----- Extrait de page

Jean Décary|Mis à jour le 13 juin 2024

Le ­CELI d’Evans ­Lafleur-Turnier: différer la gratification

Âgé de 34 ans, l’opérateur de machinerie espère, grâce aux FNB et aux titres individuels, prendre sa retraite d’ici une quinzaine d’années. (Photo: courtoisie)

PLEINS FEUX SUR MON CELI est une rubrique où des investisseurs individuels partagent avec nous leurs bons et mauvais coups en investissement tout en soumettant leur portefeuille à l’analyse d’un pro. Pour participer, écrivez-nous à denis.lalonde@groupecontex.ca.


(Illustration: Camille Charbonneau)

 

Après avoir vendu sa maison, ce Montréalais de 34 ans a déménagé ses pénates à Saint-Basile-le-Grand afin de se rapprocher de son travail. Il est depuis presque dix ans opérateur de machinerie pour un fabricant de bouteilles de vitre. « J’ai fait une attestation d’études collégiales en transformation des aliments sans trop de conviction. La vie m’a amené ailleurs et j’en suis très heureux. »

Il aime son travail et son salaire, lequel lui permet de maximiser annuellement ses cotisations au CELI. « Nous arrivons ma conjointe et moi à mettre de côté environ 1500 $ chaque mois. » Il ne sait pas si ses bonnes habitudes d’épargne lui viennent de ses parents, mais il reconnaît que ces derniers, arrivés au pays en provenance d’Haïti dans les années 1970, ont tout fait pour que leurs enfants ne manquent de rien. « Mon père m’a appris les vertus du “délai de gratification”. Il mettait graduellement de l’argent dans un pot. Arrivés au terme de l’expérience, nous avions pu nous acheter une Xbox. »

Les enseignements paternels disparaissent toutefois rapidement quand il se procure une première carte de crédit et cède à la tentation des achats impulsifs. « J’étais insouciant, j’ai utilisé tout le crédit sans payer le solde dû… jusqu’à que les agences de recouvrement se mettent à mes trousses. » C’est la rencontre de sa conjointe qui le remet sur le droit chemin. « On a loué un petit appartement pour une bouchée de pain et on s’est mis à économiser. »

----------

Consigne 1
Répondez brièvement à ces questions sur l'extrait consacré au CELI d'Evans Lafleur-Turnier :
(a) Depuis combien de temps est-il opérateur de machinerie ?
(b) Quelle somme le couple met-il de côté chaque mois ?
(c) Qu'a-t-on pu acheter grâce à l'argent déposé dans le pot ?
Le texte et les lignes n'ont aucun rapport entre eux.

----- Relevé des données

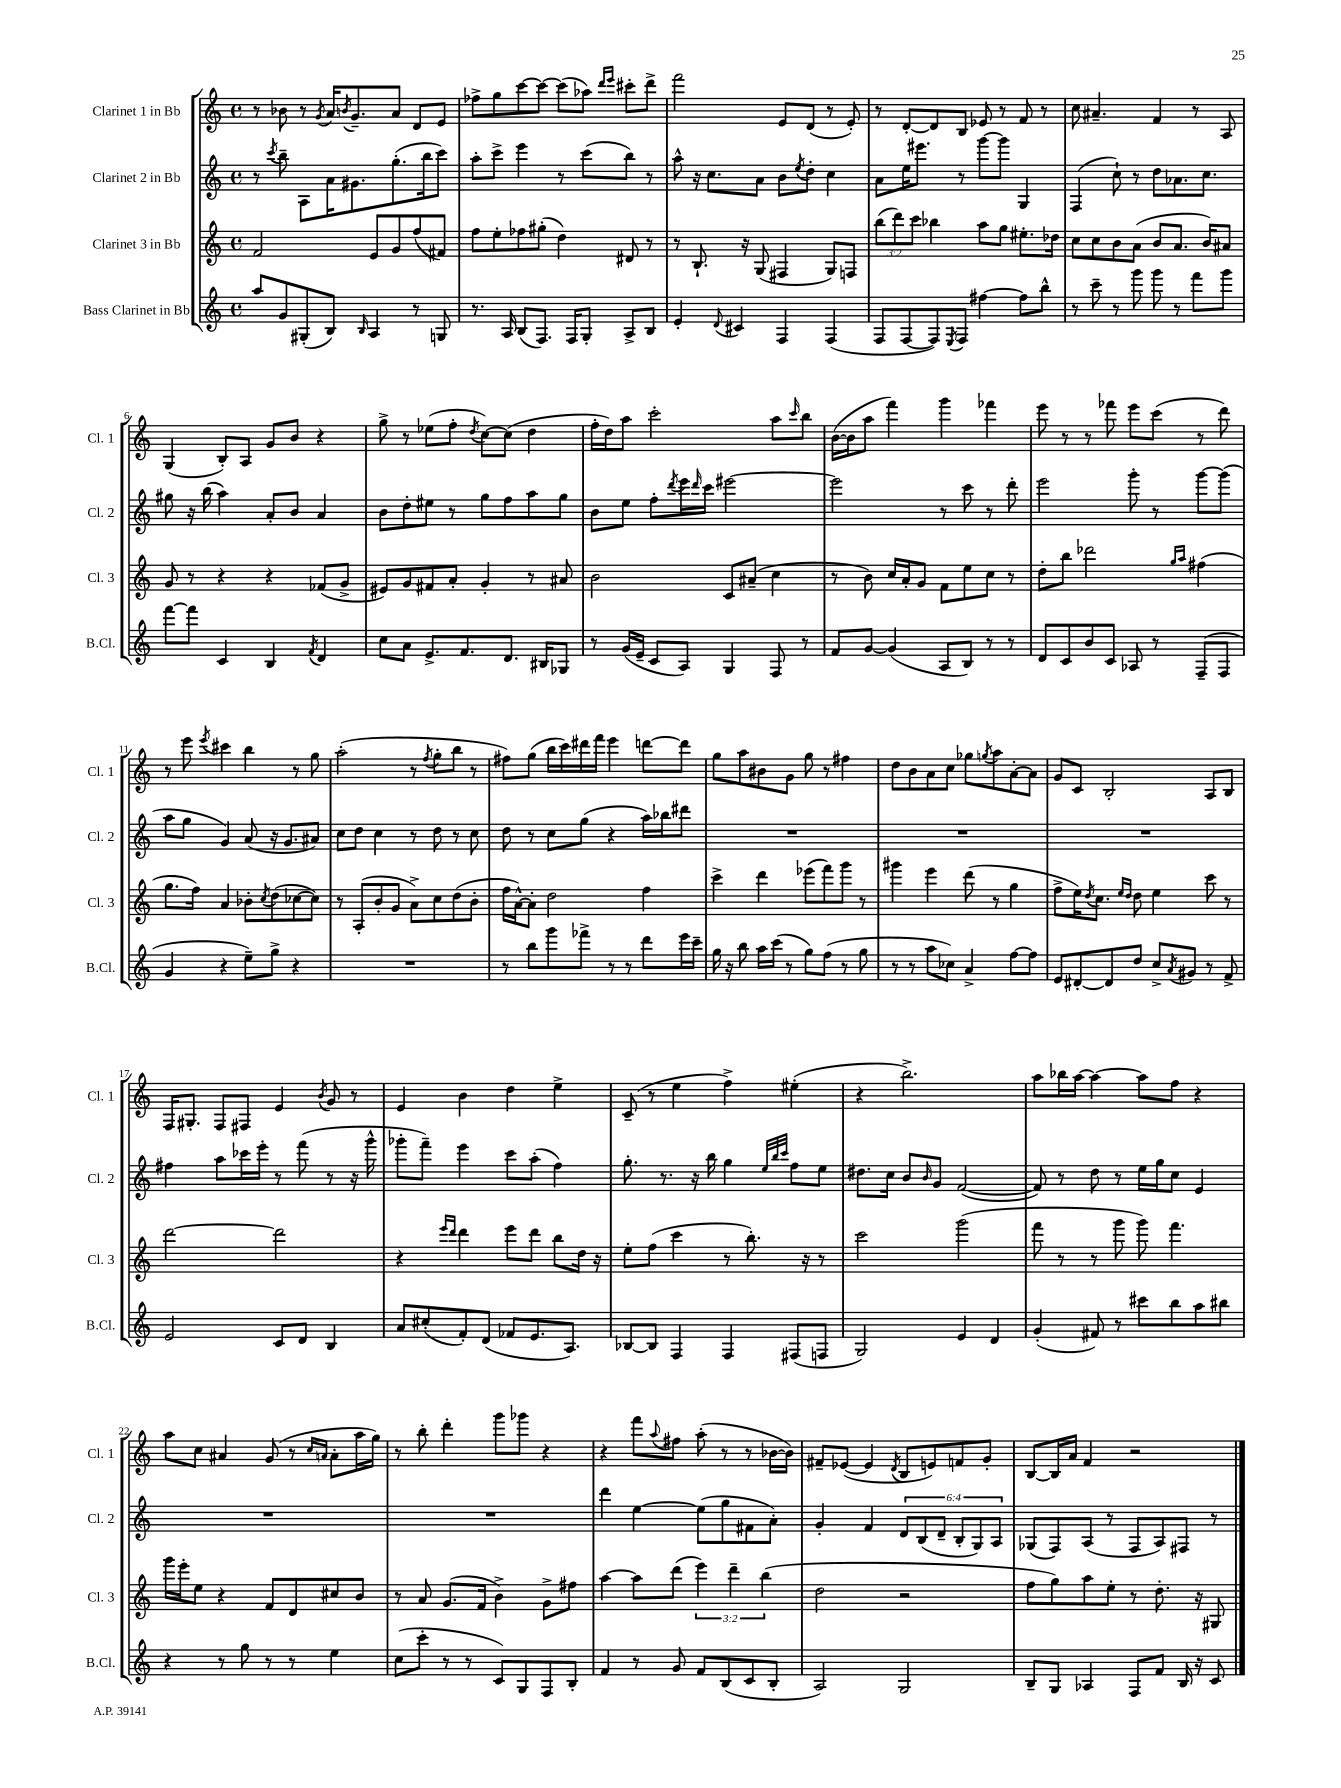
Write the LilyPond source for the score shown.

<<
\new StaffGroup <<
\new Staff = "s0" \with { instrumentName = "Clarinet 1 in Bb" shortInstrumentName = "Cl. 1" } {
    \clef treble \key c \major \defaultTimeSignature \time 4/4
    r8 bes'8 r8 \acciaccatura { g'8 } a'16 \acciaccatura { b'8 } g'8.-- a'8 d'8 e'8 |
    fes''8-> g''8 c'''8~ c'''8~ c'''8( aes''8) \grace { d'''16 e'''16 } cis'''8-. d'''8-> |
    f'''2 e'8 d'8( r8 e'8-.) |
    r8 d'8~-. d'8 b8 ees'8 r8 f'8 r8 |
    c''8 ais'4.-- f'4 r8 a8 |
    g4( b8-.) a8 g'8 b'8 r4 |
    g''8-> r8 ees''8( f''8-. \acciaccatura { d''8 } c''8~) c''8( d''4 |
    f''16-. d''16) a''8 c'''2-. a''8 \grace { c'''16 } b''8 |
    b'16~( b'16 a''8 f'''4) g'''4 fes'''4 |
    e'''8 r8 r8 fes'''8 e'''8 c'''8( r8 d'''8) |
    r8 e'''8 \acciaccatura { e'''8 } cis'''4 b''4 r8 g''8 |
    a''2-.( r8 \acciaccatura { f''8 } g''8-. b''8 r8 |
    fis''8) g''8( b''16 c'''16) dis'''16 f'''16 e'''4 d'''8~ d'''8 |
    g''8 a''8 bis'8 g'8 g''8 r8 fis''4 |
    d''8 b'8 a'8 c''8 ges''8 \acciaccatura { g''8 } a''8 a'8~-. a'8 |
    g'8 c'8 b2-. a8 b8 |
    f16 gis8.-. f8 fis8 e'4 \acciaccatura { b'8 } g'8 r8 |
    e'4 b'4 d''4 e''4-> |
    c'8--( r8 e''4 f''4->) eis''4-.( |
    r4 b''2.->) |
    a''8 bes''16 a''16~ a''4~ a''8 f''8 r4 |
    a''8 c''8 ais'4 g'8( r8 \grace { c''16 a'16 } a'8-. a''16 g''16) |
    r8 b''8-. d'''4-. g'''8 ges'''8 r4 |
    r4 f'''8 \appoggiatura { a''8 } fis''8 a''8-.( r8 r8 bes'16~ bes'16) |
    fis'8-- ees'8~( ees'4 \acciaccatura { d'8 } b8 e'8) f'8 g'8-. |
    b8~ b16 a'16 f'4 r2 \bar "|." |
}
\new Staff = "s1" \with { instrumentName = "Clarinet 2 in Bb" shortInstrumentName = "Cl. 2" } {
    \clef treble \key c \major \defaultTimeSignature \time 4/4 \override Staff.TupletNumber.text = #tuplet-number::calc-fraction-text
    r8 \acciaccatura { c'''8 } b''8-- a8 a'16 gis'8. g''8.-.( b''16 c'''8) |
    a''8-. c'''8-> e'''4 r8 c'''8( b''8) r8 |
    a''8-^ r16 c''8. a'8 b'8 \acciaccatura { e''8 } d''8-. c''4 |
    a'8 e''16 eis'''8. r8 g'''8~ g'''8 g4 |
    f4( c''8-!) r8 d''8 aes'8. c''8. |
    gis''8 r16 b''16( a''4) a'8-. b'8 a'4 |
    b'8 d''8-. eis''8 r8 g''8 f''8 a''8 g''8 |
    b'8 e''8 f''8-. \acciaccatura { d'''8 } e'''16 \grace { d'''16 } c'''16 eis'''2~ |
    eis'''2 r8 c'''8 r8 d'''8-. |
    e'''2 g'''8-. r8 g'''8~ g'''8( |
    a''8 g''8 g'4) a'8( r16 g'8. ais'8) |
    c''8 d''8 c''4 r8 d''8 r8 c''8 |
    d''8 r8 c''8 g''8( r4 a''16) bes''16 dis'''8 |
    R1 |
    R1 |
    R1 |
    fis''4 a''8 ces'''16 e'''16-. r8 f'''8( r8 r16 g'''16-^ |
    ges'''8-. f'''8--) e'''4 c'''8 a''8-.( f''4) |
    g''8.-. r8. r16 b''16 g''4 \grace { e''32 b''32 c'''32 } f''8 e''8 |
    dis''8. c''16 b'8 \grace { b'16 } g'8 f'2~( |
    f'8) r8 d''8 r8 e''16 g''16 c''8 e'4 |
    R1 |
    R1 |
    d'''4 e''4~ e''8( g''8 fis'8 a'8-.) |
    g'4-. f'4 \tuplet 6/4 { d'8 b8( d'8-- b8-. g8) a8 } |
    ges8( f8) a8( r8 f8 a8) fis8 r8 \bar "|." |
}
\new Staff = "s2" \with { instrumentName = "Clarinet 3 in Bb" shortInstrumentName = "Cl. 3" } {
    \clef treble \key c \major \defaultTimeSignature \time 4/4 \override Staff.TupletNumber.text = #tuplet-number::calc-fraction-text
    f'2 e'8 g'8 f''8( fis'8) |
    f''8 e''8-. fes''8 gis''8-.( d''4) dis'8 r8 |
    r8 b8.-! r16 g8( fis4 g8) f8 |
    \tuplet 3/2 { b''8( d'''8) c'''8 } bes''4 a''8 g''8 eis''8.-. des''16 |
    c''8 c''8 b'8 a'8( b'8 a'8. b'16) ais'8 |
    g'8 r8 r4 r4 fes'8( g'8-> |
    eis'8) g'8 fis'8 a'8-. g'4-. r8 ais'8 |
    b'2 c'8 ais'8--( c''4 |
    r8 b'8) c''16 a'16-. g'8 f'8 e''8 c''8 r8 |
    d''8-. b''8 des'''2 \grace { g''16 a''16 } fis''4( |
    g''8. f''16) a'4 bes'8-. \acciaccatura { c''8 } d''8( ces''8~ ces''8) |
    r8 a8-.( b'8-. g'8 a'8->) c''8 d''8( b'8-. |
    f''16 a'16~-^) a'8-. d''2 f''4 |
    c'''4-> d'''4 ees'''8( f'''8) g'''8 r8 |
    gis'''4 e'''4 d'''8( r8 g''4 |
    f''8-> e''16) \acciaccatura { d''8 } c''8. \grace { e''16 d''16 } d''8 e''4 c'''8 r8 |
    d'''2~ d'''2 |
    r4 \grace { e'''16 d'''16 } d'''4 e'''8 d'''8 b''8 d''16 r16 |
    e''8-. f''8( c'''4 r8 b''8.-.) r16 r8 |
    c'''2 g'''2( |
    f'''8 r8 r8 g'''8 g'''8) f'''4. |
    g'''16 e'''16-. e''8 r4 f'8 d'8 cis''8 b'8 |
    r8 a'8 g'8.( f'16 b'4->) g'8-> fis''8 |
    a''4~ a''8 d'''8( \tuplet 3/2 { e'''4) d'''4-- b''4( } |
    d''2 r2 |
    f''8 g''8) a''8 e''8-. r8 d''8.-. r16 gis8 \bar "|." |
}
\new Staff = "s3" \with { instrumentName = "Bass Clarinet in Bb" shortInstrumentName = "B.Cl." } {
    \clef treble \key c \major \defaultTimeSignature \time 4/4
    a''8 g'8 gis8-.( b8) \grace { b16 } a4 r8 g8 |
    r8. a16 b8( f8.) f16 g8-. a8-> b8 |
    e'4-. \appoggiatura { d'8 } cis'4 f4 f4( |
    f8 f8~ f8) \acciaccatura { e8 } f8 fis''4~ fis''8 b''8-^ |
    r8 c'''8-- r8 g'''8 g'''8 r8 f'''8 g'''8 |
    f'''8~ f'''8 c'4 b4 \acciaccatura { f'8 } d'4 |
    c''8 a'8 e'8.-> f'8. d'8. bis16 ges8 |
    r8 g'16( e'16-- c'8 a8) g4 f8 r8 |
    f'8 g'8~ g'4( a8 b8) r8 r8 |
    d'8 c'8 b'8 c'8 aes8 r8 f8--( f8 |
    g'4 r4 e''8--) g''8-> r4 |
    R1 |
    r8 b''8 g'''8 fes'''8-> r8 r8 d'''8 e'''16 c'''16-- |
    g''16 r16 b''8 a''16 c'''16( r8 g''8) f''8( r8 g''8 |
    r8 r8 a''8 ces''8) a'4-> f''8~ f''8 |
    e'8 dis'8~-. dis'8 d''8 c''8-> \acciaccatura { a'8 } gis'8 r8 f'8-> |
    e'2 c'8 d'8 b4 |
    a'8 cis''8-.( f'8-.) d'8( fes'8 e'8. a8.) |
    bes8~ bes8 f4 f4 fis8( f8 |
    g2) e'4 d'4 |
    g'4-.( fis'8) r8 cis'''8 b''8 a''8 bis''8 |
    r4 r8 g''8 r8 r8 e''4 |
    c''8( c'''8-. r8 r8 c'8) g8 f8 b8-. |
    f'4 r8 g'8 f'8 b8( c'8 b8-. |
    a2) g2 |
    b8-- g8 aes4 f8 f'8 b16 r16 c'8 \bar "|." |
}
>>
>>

----------

Consigne 2
Renvoyez chacune des lignes ci-dessus où figure le mot « tuplet ».

Réponse rédigée 1
(a) Depuis presque dix ans.
(b) Environ 1500 $.
(c) Une Xbox.

Réponse rédigée 2
    \clef treble \key c \major \defaultTimeSignature \time 4/4 \override Staff.TupletNumber.text = #tuplet-number::calc-fraction-text
    g'4-. f'4 \tuplet 6/4 { d'8 b8( d'8-- b8-. g8) a8 } |
    \clef treble \key c \major \defaultTimeSignature \time 4/4 \override Staff.TupletNumber.text = #tuplet-number::calc-fraction-text
    \tuplet 3/2 { b''8( d'''8) c'''8 } bes''4 a''8 g''8 eis''8.-. des''16 |
    a''4~ a''8 d'''8( \tuplet 3/2 { e'''4) d'''4-- b''4( } |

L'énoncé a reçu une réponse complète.